***** Passage for review

New Orleans Doctor and Owner of Medical Equipment Company Each Plead Guilty for Their Roles in Baton Rouge-area Health Care Fraud Scheme
WASHINGTON – A New Orleans-area medical doctor and the owner and operator of a medical equipment company each pleaded guilty today for their roles in a Baton Rouge-area durable medical equipment (DME) health care fraud scheme, the Departments of Justice and Health and Human Services (HHS) announced
Medical doctor Dahlia V. Kirkpatrick and Emmanuel M. Komandu each pleaded guilty before U.S. District Judge Brian A. Jackson in the Middle District of Louisiana to one count of conspiracy to commit health care fraud. At sentencing, scheduled for Jan. 6, 2011, Kirkpatrick and Emmanuel each face a maximum penalty of 10 years in prison and a fine equal to the greater of $250,000, or twice the pecuniary loss to the United States resulting from the offense.

**********
***** Records shown

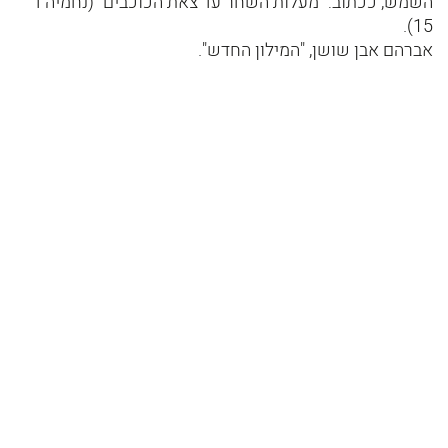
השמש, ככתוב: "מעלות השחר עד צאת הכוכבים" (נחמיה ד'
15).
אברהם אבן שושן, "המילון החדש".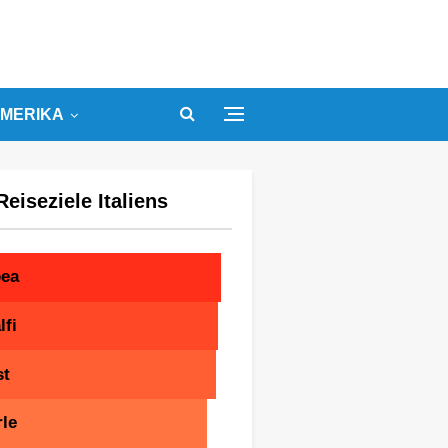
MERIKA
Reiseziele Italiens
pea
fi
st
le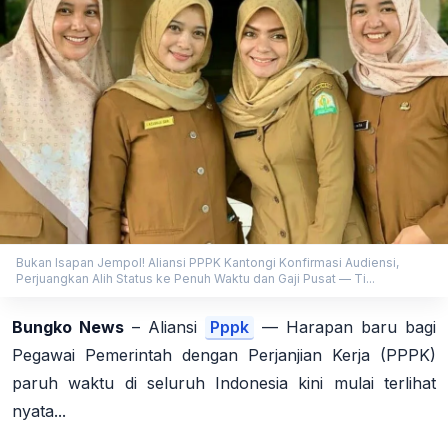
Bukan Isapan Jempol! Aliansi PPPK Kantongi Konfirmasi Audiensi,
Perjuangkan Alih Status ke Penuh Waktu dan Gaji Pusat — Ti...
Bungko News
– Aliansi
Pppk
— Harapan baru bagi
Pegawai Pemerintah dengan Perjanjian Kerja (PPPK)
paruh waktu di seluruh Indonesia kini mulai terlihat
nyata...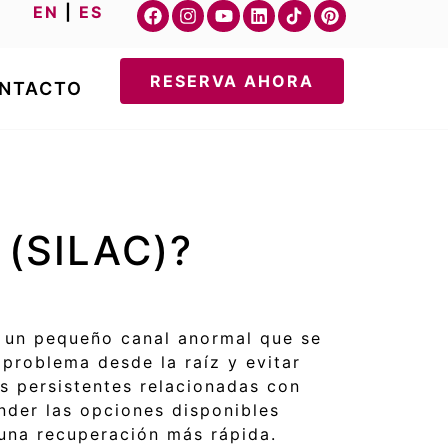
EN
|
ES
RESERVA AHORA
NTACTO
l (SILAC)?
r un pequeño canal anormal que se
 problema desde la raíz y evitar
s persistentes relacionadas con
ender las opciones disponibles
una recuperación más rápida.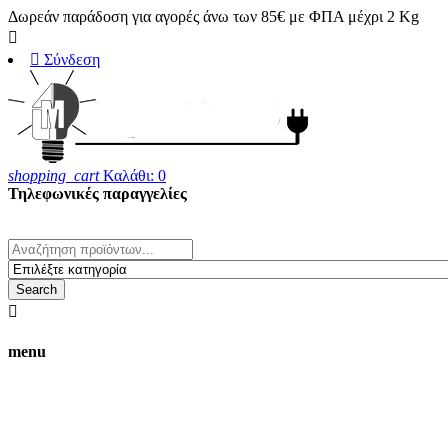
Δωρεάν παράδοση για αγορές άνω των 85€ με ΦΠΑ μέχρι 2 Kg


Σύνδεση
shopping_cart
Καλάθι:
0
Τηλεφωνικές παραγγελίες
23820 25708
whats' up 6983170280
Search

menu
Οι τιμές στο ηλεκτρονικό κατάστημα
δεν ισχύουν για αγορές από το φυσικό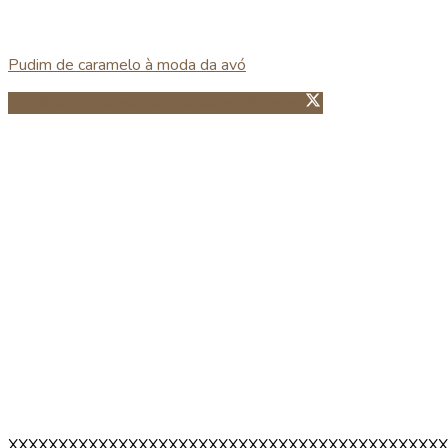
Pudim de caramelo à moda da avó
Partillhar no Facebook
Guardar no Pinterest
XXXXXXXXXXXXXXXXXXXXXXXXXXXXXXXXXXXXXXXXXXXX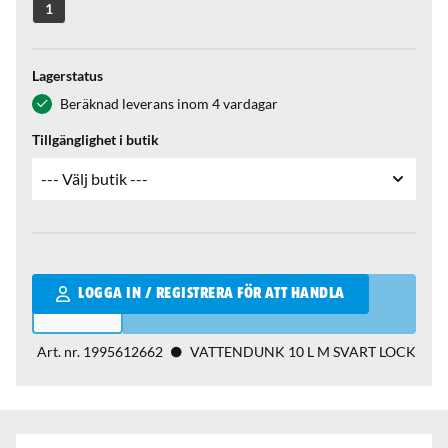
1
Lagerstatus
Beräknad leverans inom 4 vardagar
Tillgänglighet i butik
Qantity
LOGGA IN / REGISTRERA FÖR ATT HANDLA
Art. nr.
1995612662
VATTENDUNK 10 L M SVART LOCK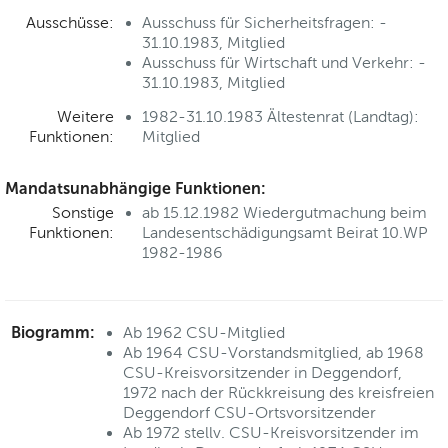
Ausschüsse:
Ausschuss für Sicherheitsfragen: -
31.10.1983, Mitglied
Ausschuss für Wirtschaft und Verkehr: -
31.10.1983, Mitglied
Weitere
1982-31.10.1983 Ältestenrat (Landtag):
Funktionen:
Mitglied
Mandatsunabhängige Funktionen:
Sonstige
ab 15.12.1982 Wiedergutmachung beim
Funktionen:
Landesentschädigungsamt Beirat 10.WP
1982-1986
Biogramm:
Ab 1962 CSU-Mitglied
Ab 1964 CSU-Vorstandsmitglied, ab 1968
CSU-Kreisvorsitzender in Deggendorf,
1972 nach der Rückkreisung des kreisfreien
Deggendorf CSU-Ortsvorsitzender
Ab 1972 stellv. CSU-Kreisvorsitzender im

**********
***** Records shown

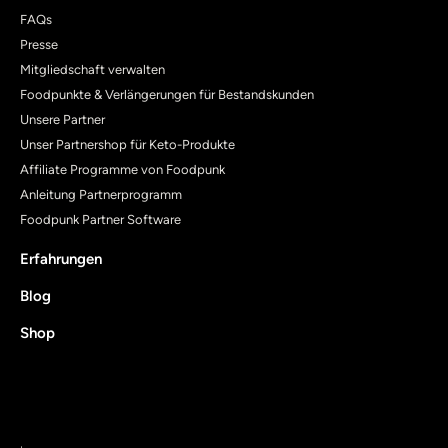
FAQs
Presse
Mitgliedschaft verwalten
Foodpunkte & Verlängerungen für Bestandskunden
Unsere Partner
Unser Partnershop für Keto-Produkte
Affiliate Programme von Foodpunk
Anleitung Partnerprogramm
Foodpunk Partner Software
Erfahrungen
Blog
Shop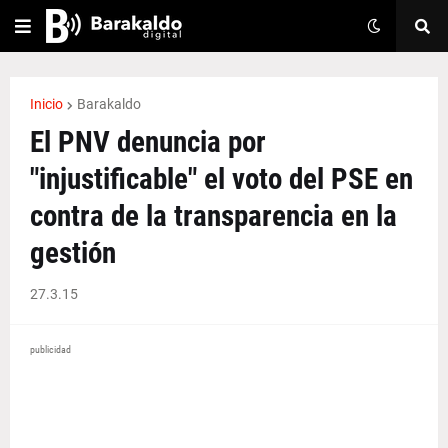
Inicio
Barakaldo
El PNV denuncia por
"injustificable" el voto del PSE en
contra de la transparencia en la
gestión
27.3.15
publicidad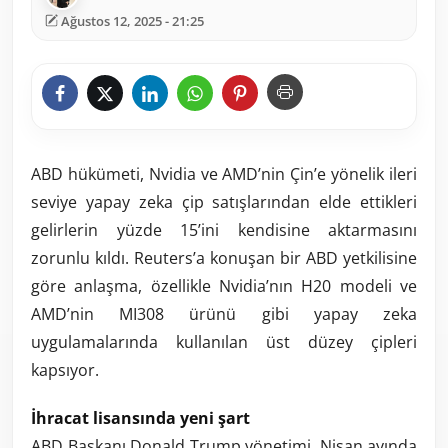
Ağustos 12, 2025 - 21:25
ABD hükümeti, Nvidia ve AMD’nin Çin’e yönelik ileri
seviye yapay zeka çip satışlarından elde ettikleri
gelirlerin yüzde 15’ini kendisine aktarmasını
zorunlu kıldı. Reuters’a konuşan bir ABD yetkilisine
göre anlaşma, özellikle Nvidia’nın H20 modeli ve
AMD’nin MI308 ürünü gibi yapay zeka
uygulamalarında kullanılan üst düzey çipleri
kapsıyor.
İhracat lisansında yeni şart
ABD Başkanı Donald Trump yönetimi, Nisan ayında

**********
***** Records shown

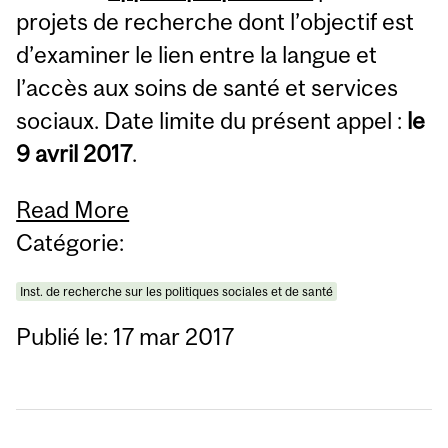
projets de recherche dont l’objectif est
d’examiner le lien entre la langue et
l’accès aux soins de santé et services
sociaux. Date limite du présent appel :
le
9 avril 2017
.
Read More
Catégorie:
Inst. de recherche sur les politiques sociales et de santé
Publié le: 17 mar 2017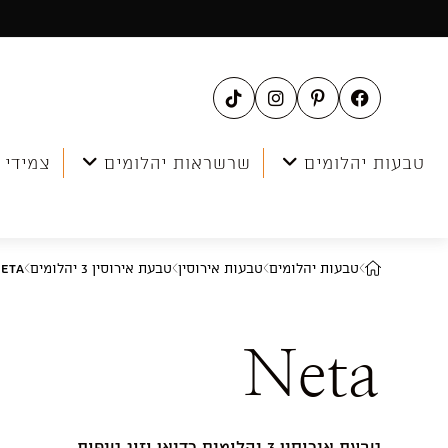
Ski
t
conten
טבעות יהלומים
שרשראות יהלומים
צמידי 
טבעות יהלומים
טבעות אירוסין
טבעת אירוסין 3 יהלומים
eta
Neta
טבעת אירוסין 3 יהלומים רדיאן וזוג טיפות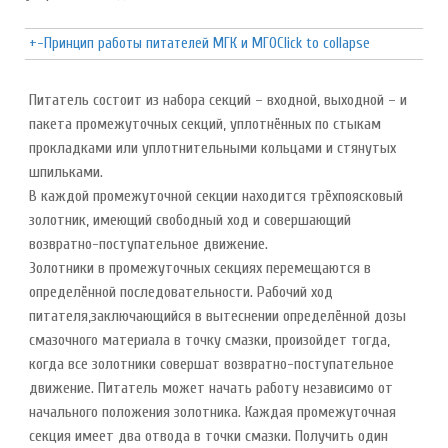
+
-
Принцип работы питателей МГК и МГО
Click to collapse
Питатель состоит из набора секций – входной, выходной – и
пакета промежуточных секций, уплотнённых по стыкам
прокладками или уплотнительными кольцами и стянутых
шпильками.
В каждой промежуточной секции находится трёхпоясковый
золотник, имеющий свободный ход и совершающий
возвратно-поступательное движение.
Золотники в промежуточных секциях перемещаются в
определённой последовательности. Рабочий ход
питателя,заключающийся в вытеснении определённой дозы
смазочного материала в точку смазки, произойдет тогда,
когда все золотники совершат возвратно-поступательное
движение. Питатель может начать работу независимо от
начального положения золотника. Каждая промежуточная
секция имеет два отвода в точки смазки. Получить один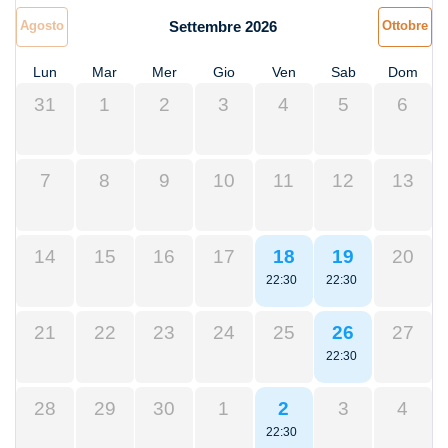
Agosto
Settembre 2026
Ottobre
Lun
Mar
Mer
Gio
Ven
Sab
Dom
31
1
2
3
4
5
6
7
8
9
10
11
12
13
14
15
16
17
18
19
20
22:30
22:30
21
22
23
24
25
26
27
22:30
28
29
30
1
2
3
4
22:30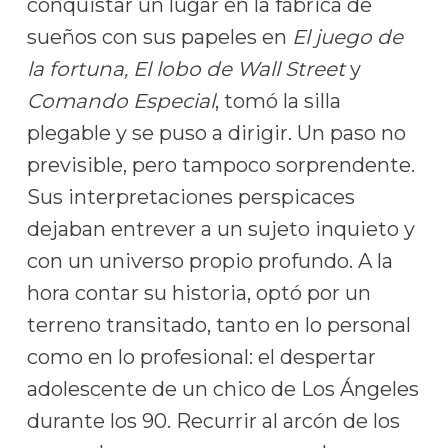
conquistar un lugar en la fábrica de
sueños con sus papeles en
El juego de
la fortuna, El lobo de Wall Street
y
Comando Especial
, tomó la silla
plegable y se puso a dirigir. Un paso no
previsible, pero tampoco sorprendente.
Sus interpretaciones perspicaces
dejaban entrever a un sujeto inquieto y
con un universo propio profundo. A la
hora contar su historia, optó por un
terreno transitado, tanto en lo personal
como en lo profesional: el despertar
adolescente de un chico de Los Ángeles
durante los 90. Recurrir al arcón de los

**********

* Task
Extend the announcement about the guilty pleas in the Baton Rouge-area health care fraud scheme, beginning right after its final sentence.

* Response to the exercise
According to plea documents, Kirkpatrick began working with Komandu in or around January 2005. Komandu was the owner and operator of Alpha Medical Solutions Inc., a purported DME supplier based in Baker, La. Alpha purportedly specialized in the provision of power wheelchairs, wheelchair accessories and feeding nutrients to Medicare-eligible beneficiaries.
According to court documents, from approximately January 2005 through February 2010, Komandu and Kirkpatrick submitted and caused the submission, on behalf of Alpha, of approximately $775,019 in fraudulent claims to the Medicare program. The majority of Alpha' s fraudulent claims were based on prescriptions for medically unnecessary DME that were written and provided by Kirkpatrick. Kirkpatrick wrote prescriptions for medically unnecessary DME, such as power wheelchairs, wheelchair accessories and feeding nutrients. Medicare paid $302,811 to Alpha based on these fraudulent claims.
This case was prosecuted by Trial Attorneys O. Benton Curtis III and Sarah M. Hall of the Criminal Division' s Fraud Section. The case was investigated by the FBI, HHS-OIG and the Louisiana Attorney General' s Office. The case was brought as part of the Medicare Fraud Strike Force, supervised by the Criminal Division' s Fraud Section and the U.S. Attorney' s Office for the Middle District of Louisiana.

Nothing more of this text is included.